De tanto relembrar, de tanto reviver, consigo remontar e refantasiar perfeitamente uma grande mesa de bar, com todos que, de diferentes formas, com diferentes copos e bebidas, passaram e ficaram em minha vida. Imagens reais de um Brasil que amo, de São Paulo a Minas Gerais, de cerveja a cerveja, de cigarro a cigarro, de sorriso a sorriso, de história a história.

Por tudo isso sei que sou Atrás da Porta: me arrasto, me arranho, me agarro em seus cabelos, nos teus pés, no tapete atrás da porta… Sou passional demais e tenho aprendido a ser mais contido, mais objetivo com meus quereres e meus prazeres, sem deixar de lado o amor e a saudade que sinto. Que fique claro: objetividade não é prisão, nem perda de subjetividade, é uma leveza nos sentimentos, um equilíbrio essencial à delicada ecologia de meus delírios.

Sei, logo de cara, que nem todos à mesa são como eu, graças a Jah. Aliás, tenho observado que muitos de meus amigos e amores representam pra mim um oposto, igualmente amoroso, mas sem essa passionalidade toda. São Mil Perdões: te perdôo por fazeres mil perguntas, que em vidas que andam juntas ninguém faz, te perdôo por pedires perdão, por me amares demais… São aquele gostar meio escondido, aquela objetividade exacerbada, que não deixa os sentimentos aparecerem à primeira vista, nem à segunda. Uma racionalidade tamanha que não deixa determinadas vontades emergirem por si próprias. Aprendi, creio eu, com essa minha busca por uma passionalidade mais branda, a respeitar essa maneira de agir, essa forma de adorar pelo avesso.

Porém, como a mesa de bar é sempre um espaço de democracia, todos nos propomos a sentir o que o outro sente, ou temos procurado fazê-lo, à nossa maneira.
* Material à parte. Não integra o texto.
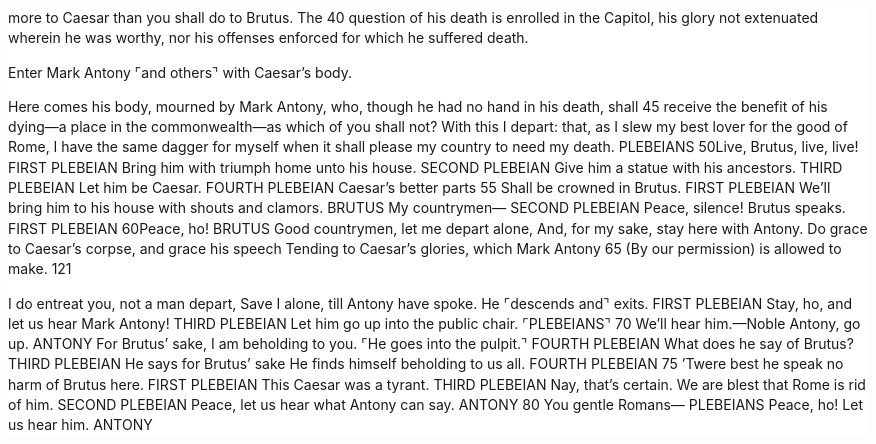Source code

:  more to Caesar than you shall do to Brutus. The
40 question of his death is enrolled in the Capitol, his
 glory not extenuated wherein he was worthy, nor
 his offenses enforced for which he suffered death.

Enter Mark Antony ⌜and others⌝ with Caesar’s body.

 Here comes his body, mourned by Mark Antony,
 who, though he had no hand in his death, shall
45 receive the benefit of his dying—a place in the
 commonwealth—as which of you shall not? With
 this I depart: that, as I slew my best lover for the
 good of Rome, I have the same dagger for myself
 when it shall please my country to need my death.
PLEBEIANS 50Live, Brutus, live, live!
FIRST PLEBEIAN 
 Bring him with triumph home unto his house.
SECOND PLEBEIAN 
 Give him a statue with his ancestors.
THIRD PLEBEIAN 
 Let him be Caesar.
FOURTH PLEBEIAN  Caesar’s better parts
55 Shall be crowned in Brutus.
FIRST PLEBEIAN 
 We’ll bring him to his house with shouts and
 clamors.
BRUTUS 
 My countrymen—
SECOND PLEBEIAN  Peace, silence! Brutus speaks.
FIRST PLEBEIAN 60Peace, ho!
BRUTUS 
 Good countrymen, let me depart alone,
 And, for my sake, stay here with Antony.
 Do grace to Caesar’s corpse, and grace his speech
 Tending to Caesar’s glories, which Mark Antony
65 (By our permission) is allowed to make.
121

 I do entreat you, not a man depart,
 Save I alone, till Antony have spoke.
He ⌜descends and⌝ exits.
FIRST PLEBEIAN 
 Stay, ho, and let us hear Mark Antony!
THIRD PLEBEIAN 
 Let him go up into the public chair.
⌜PLEBEIANS⌝ 
70 We’ll hear him.—Noble Antony, go up.
ANTONY 
 For Brutus’ sake, I am beholding to you.
⌜He goes into the pulpit.⌝
FOURTH PLEBEIAN What does he say of Brutus?
THIRD PLEBEIAN He says for Brutus’ sake
 He finds himself beholding to us all.
FOURTH PLEBEIAN 
75 ’Twere best he speak no harm of Brutus here.
FIRST PLEBEIAN 
 This Caesar was a tyrant.
THIRD PLEBEIAN  Nay, that’s certain.
 We are blest that Rome is rid of him.
SECOND PLEBEIAN 
 Peace, let us hear what Antony can say.
ANTONY 
80 You gentle Romans—
PLEBEIANS  Peace, ho! Let us hear him.
ANTONY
E espero, nessas andanças de mesa em mesa, de bar em bar, ter dado um pouco do meu coração passional aos que dele querem sentir algo. E, tenho certeza que, da mesma forma, absorvi muitos desses pensamentos de mentes racionais, de que tanto preciso pra me transformar.

Afinal, vida é troca, vida é luta, vida é delírio, vida é transformação.

E dessa vida, a única coisa que sei, amigos e amigas, é que quando estou junto de vocês, quando nos conversamos, quando nos abraçamos, quando nos beijamos e quandos nos amamos, não somos nem Atrás da Porta, nem Mil Perdões.

Somos todos Folhetim. Somos todos Dê um rolê.

Somos, definitivamente, amor da cabeça aos pés.